Por favor, apresente todas as linhas do material abaixo em forma de tabela Markdown com as colunas "Nº" e "Linha", numerando cada linha e deixando de fora as linhas em branco. Não inclua as imagens na resposta.

Entradas armazenadas
▼▼▼
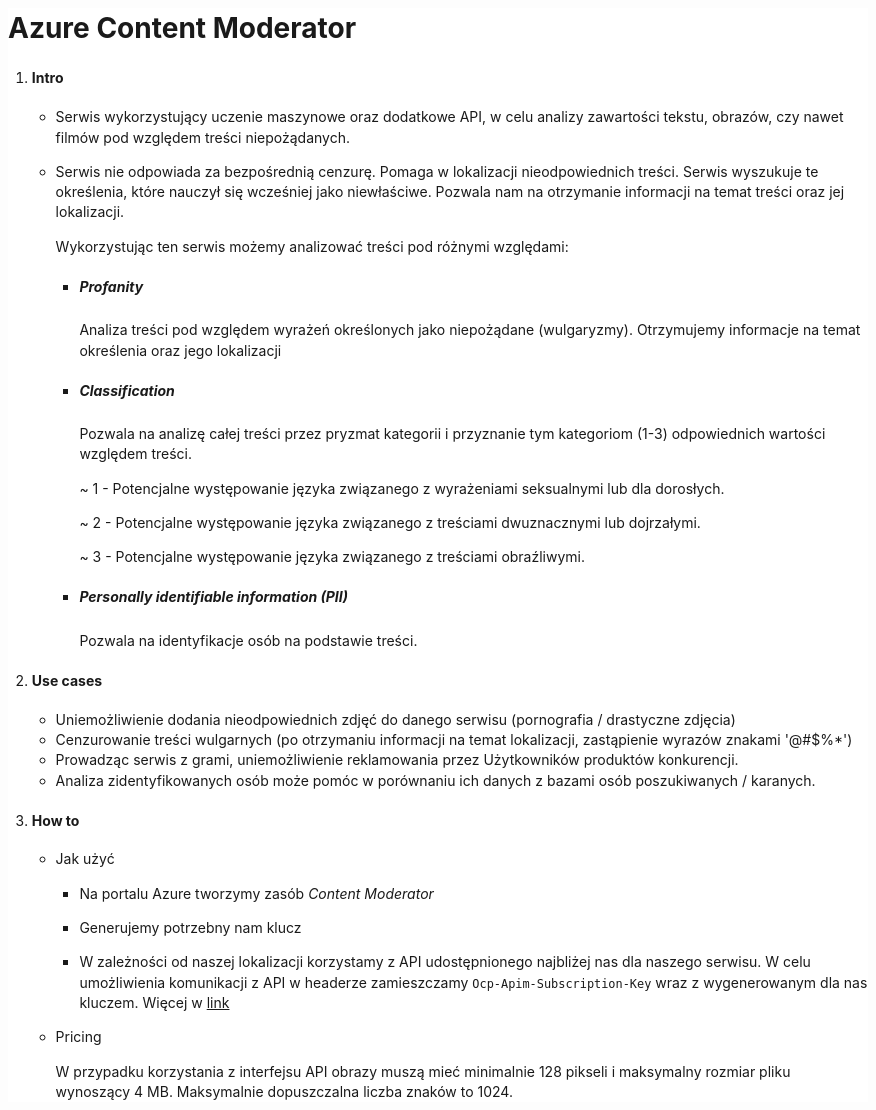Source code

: # Azure Content Moderator

1. #### Intro

   - Serwis wykorzystujący uczenie maszynowe oraz dodatkowe API, w celu analizy zawartości tekstu, obrazów, czy nawet filmów pod względem treści niepożądanych.

   - Serwis nie odpowiada za bezpośrednią cenzurę. Pomaga w lokalizacji nieodpowiednich treści. Serwis wyszukuje te określenia, które nauczył się wcześniej jako niewłaściwe. Pozwala nam na otrzymanie informacji na temat treści oraz jej lokalizacji. 

     Wykorzystując ten serwis możemy analizować treści pod różnymi względami:

     - ##### Profanity

       Analiza treści pod względem wyrażeń określonych jako niepożądane (wulgaryzmy). Otrzymujemy informacje na temat określenia oraz jego lokalizacji

     - ##### Classification

       Pozwala na analizę całej treści przez pryzmat kategorii i przyznanie tym kategoriom (1-3) odpowiednich wartości względem treści.

       ~ 1 - Potencjalne występowanie języka związanego z wyrażeniami seksualnymi lub dla dorosłych.

       ~ 2 - Potencjalne występowanie języka związanego z treściami dwuznacznymi lub dojrzałymi.

       ~ 3 - Potencjalne występowanie języka związanego z treściami obraźliwymi.

     - ##### Personally identifiable information (PII)

       Pozwala na identyfikacje osób na podstawie treści.

2. #### Use cases

   * Uniemożliwienie dodania nieodpowiednich zdjęć do danego serwisu (pornografia / drastyczne zdjęcia)
   * Cenzurowanie treści wulgarnych (po otrzymaniu informacji na temat lokalizacji, zastąpienie wyrazów znakami '@#$%*')
   * Prowadząc serwis z grami, uniemożliwienie reklamowania przez Użytkowników produktów konkurencji.
   * Analiza zidentyfikowanych osób może pomóc w porównaniu ich danych z bazami osób poszukiwanych / karanych.

3. #### How to

   * Jak użyć

     - Na portalu Azure tworzymy zasób *Content Moderator*

     - Generujemy potrzebny nam klucz

     - W zależności od naszej lokalizacji korzystamy z API udostępnionego najbliżej nas dla naszego serwisu. W celu umożliwienia komunikacji z API w headerze zamieszczamy `Ocp-Apim-Subscription-Key` wraz z wygenerowanym dla nas kluczem. Więcej w [link](https://westus.dev.cognitive.microsoft.com/docs/services/57cf753a3f9b070c105bd2c1/operations/57cf753a3f9b070868a1f66f )

   * Pricing 

     W przypadku korzystania z interfejsu API obrazy muszą mieć minimalnie 128 pikseli i maksymalny rozmiar pliku wynoszący 4 MB. Maksymalnie dopuszczalna liczba znaków to 1024.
▲▲▲
__Resultado abaixo__.
| Nº | Linha |
|---|---|
| 1 | Source code |
| 2 | : # Azure Content Moderator |
| 3 | 1. #### Intro |
| 4 |    - Serwis wykorzystujący uczenie maszynowe oraz dodatkowe API, w celu analizy zawartości tekstu, obrazów, czy nawet filmów pod względem treści niepożądanych. |
| 5 |    - Serwis nie odpowiada za bezpośrednią cenzurę. Pomaga w lokalizacji nieodpowiednich treści. Serwis wyszukuje te określenia, które nauczył się wcześniej jako niewłaściwe. Pozwala nam na otrzymanie informacji na temat treści oraz jej lokalizacji.  |
| 6 |      Wykorzystując ten serwis możemy analizować treści pod różnymi względami: |
| 7 |      - ##### Profanity |
| 8 |        Analiza treści pod względem wyrażeń określonych jako niepożądane (wulgaryzmy). Otrzymujemy informacje na temat określenia oraz jego lokalizacji |
| 9 |      - ##### Classification |
| 10 |        Pozwala na analizę całej treści przez pryzmat kategorii i przyznanie tym kategoriom (1-3) odpowiednich wartości względem treści. |
| 11 |        ~ 1 - Potencjalne występowanie języka związanego z wyrażeniami seksualnymi lub dla dorosłych. |
| 12 |        ~ 2 - Potencjalne występowanie języka związanego z treściami dwuznacznymi lub dojrzałymi. |
| 13 |        ~ 3 - Potencjalne występowanie języka związanego z treściami obraźliwymi. |
| 14 |      - ##### Personally identifiable information (PII) |
| 15 |        Pozwala na identyfikacje osób na podstawie treści. |
| 16 | 2. #### Use cases |
| 17 |    * Uniemożliwienie dodania nieodpowiednich zdjęć do danego serwisu (pornografia / drastyczne zdjęcia) |
| 18 |    * Cenzurowanie treści wulgarnych (po otrzymaniu informacji na temat lokalizacji, zastąpienie wyrazów znakami '@#$%*') |
| 19 |    * Prowadząc serwis z grami, uniemożliwienie reklamowania przez Użytkowników produktów konkurencji. |
| 20 |    * Analiza zidentyfikowanych osób może pomóc w porównaniu ich danych z bazami osób poszukiwanych / karanych. |
| 21 | 3. #### How to |
| 22 |    * Jak użyć |
| 23 |      - Na portalu Azure tworzymy zasób *Content Moderator* |
| 24 |      - Generujemy potrzebny nam klucz |
| 25 |      - W zależności od naszej lokalizacji korzystamy z API udostępnionego najbliżej nas dla naszego serwisu. W celu umożliwienia komunikacji z API w headerze zamieszczamy `Ocp-Apim-Subscription-Key` wraz z wygenerowanym dla nas kluczem. Więcej w [link](https://westus.dev.cognitive.microsoft.com/docs/services/57cf753a3f9b070c105bd2c1/operations/57cf753a3f9b070868a1f66f ) |
| 26 |    * Pricing  |
| 27 |      W przypadku korzystania z interfejsu API obrazy muszą mieć minimalnie 128 pikseli i maksymalny rozmiar pliku wynoszący 4 MB. Maksymalnie dopuszczalna liczba znaków to 1024. |